Beauty production in deep inelastic scattering with events in which a muon and a jet are observed in the final state has been measured with the ZEUS detector at HERA using an integrated luminosity of 114 pb^-1. The fraction of events with beauty quarks in the data was determined using the distribution of the transverse momentum of the muon relative to the jet. The cross section for beauty production was measured in the kinematic range of photon virtuality, Q^2 > 2 Gev^2, and inelasticity, 0.05 < y < 0.7, with the requirement of a muon and a jet. Total and differential cross sections are presented and compared to QCD predictions. The beauty contribution to the structure function F_2 was extracted and is compared to theoretical predictions.

Figures (5)

• Figure 1: Data (dots) compared to MC predictions (histograms) using the $p_T^{\mathrm{rel}}$-fit after final cuts, for which beauty (dashed), charm (dotted) and light flavours are combined (continous) as described in Section \ref{['sect:fit']} . The distributions of (a) $p_T^\mu$, (b) $\eta^\mu$, (c) $E_T^{\rm jet}$ and (d) $\eta^{\rm jet}$ are shown. Only statistical uncertainties are given.
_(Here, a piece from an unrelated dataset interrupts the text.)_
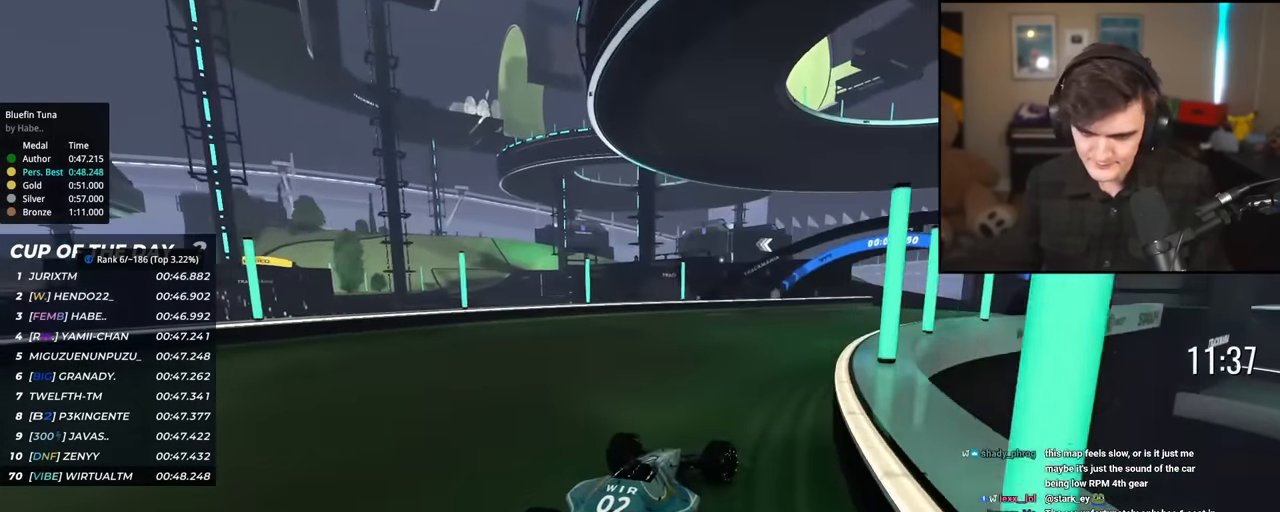
{"keys": ["up"], "events": [[17, "right", "up"]]}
• Figure 2: Measured $p_T^{\mathrm{rel}}$-distribution and fit from MC. Details as in Fig. \ref{['fig-contr']}.
• Figure 3: Differential beauty cross section as a function of the photon virtuality, $Q^2$, for events with at least one jet and one muon, compared to the Rapgap LO+PS MC normalised to the data, and compared to the Hvqdis NLO QCD calculations. The errors on the data points correspond to the statistical uncertainty (inner error bars) and to the statistical and systematic uncertainty added in quadrature (outer error bars). The shaded bands show the uncertainty of the theoretical prediction originating from the variation of the renormalisation and factorisation scales and the $b$-quark mass.
• Figure 4: Differential beauty cross section as a function of (a) $p_T^\mu$, (b) $\eta^\mu$, (c) $p_T^{\rm jet}$ and (d) $\eta^{\rm jet}$ compared to the Hvqdis NLO QCD calculations and to the scaled Rapgap MC. Other details as in Fig. \ref{['fig-crq2']}.
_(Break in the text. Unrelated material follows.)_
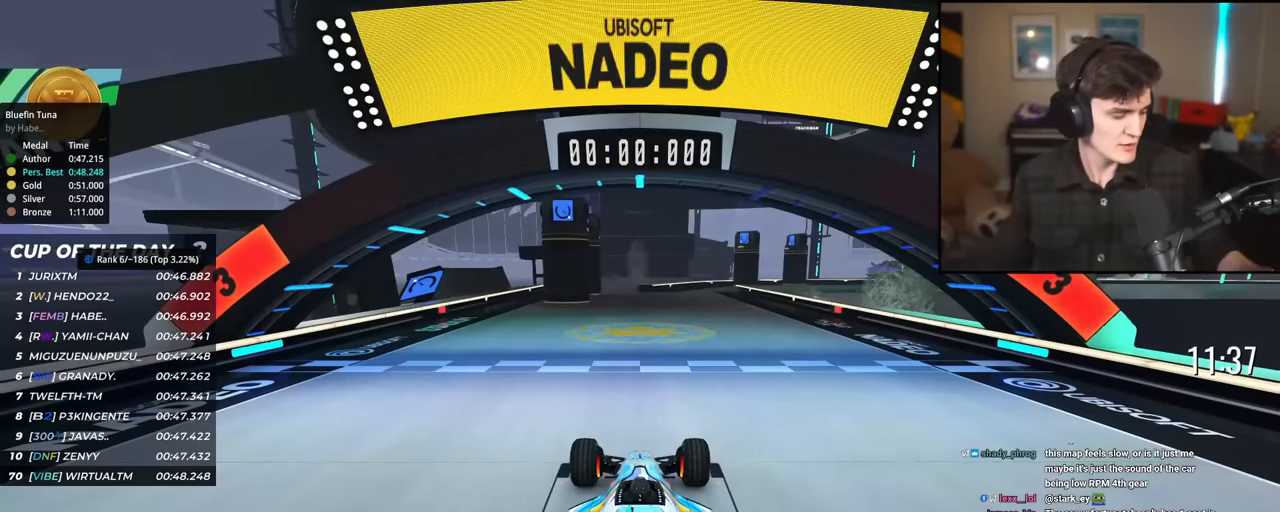
{"keys": ["up"], "events": []}
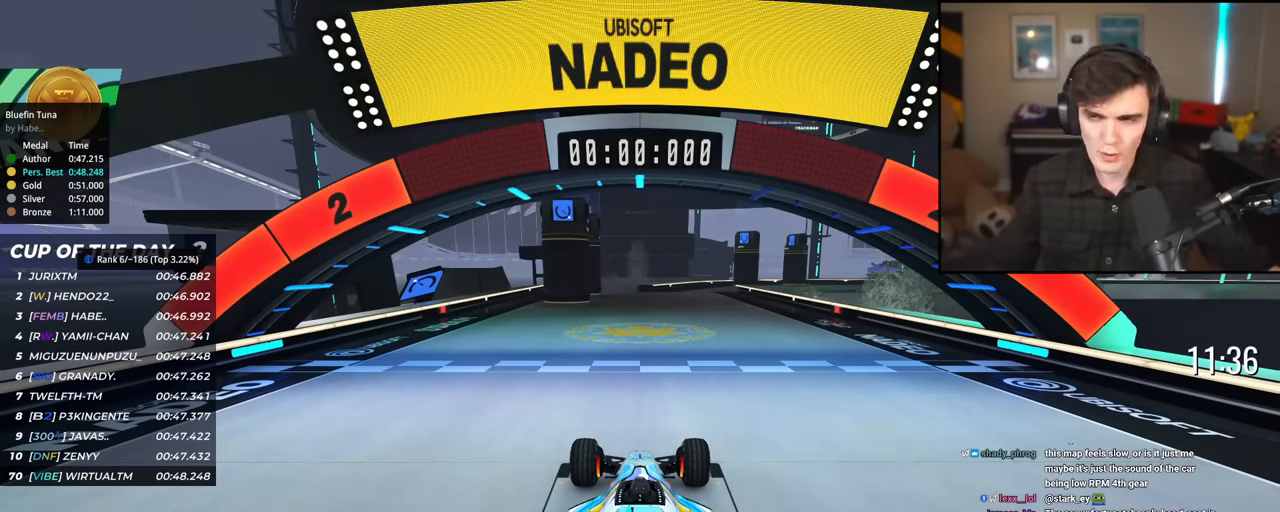
{"keys": ["up"], "events": []}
• Figure 5: $F_2^{b\bar{b}}$ as a function of $Q^2$. The errors on the data points (filled circles) correspond to the statistical uncertainty (inner error bars) and to the statistical and systematical uncertainty added in quadrature (outer error bars). The horizontal lines indicate the zero-line for each series of measurements. Results from previous measurements (open symbols) and from different QCD predictions (lines and band) are also shown. See Section 5 and Table 1 for details.